Gli inibitori di pompa protonica (PPI) e gli antagonisti dei recettori H2 dell’istamina (H2RA) sono tra i farmaci più comunemente usati nella pratica clinica. Negli Stati Uniti la prevalenza dell’uso di PPI è aumentata dal 15.7% nel 2005 al 18.5% nel 2011.
Nonostante l’accettabile profilo di sicurezza di questi farmaci, nell’ultimo decennio vari studi hanno riportato un’associazione tra utilizzo dei PPI e sfavorevoli outcomes clinici, quali rischio di frattura e insufficienza renale cronica. Una recente metanalisi ha documentato un aumento del 26% del rischio di frattura di femore nei pazienti trattati con PPI rispetto ai non trattati.
I meccanismi fisiopatologici alla base del danno osseo sono verosimilmente da ricondurre al ridotto assorbimento di calcio, all’upregulation dell’attività osteoclastica e all‘alterato riassorbimento osseo.
In un recente studio prospettico è stata indagata l’associazione tra utilizzo di PPI, utilizzo di H2RA e rischio di fratture vertebrali cliniche incidenti in oltre 55.000 donne. Lo studio ha dimostrato come la terapia con PPI si associ ad un più elevato rischio di fratture vertebrali cliniche e come tale rischio aumenti con la durata della terapia. Non è stata invece osservata una associazione statisticamente significativa tra utilizzo degli H2RA e rischio di frattura.

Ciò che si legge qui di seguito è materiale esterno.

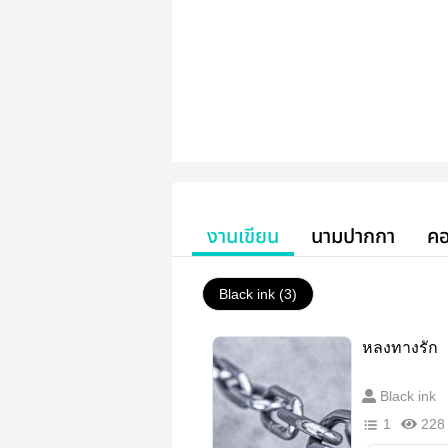
งานเขียน
นามปากกา
คอ
Black ink (3)
หลงทางรัก
Black ink
1
228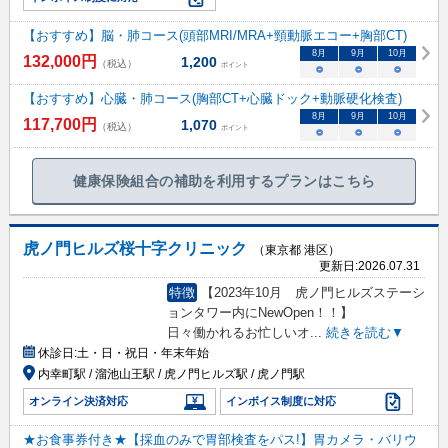
【おすすめ】脳・肺コース(頭部MRI/MRA+頸動脈エコー+胸部CT)
8
月
9
月
10
月
132,000
円
1,200
（税込）
ポイント
○
○
○
【おすすめ】心臓・肺コース(胸部CT+心臓ドック+動脈硬化検査)
8
月
9
月
10
月
117,700
円
1,070
（税込）
ポイント
○
○
○
健康保険組合の補助を利用するプランはこちら
虎ノ門ヒルズ桜十字クリニック
（東京都 港区）
更新日:
2026.07.31
特徴
【2023年10月 虎ノ門ヒルズステーシ
ョンタワー内にNewOpen！！】
日々働かれるお忙しいオ
...
続きを読む▼
休診日:
土・日・祝日・年末年始
内幸町駅 / 溜池山王駅 / 虎ノ門ヒルズ駅 / 虎ノ門駅
オンライン決済対応
インボイス制度に対応
★お食事券付き★【採血のみで胃部検査をパス!】胃カメラ・バリウ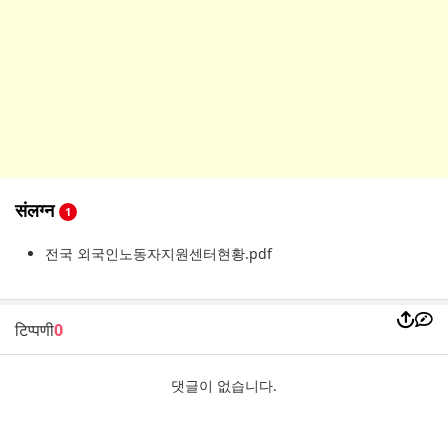
संलग्न
1
전국 외국인노동자지원센터현황.pdf
टिप्पणी
0
댓글이 없습니다.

Si tratta di uno studio condotto su un’ampia casistica e con un periodo di osservazione di oltre 12 anni, più lungo rispetto ai lavori precedenti. I risultati di questo studio, in linea con i dati in letteratura, suggeriscono cautela nell’utilizzo dei PPI, in particolare nelle categorie di soggetti a più alto rischio di frattura.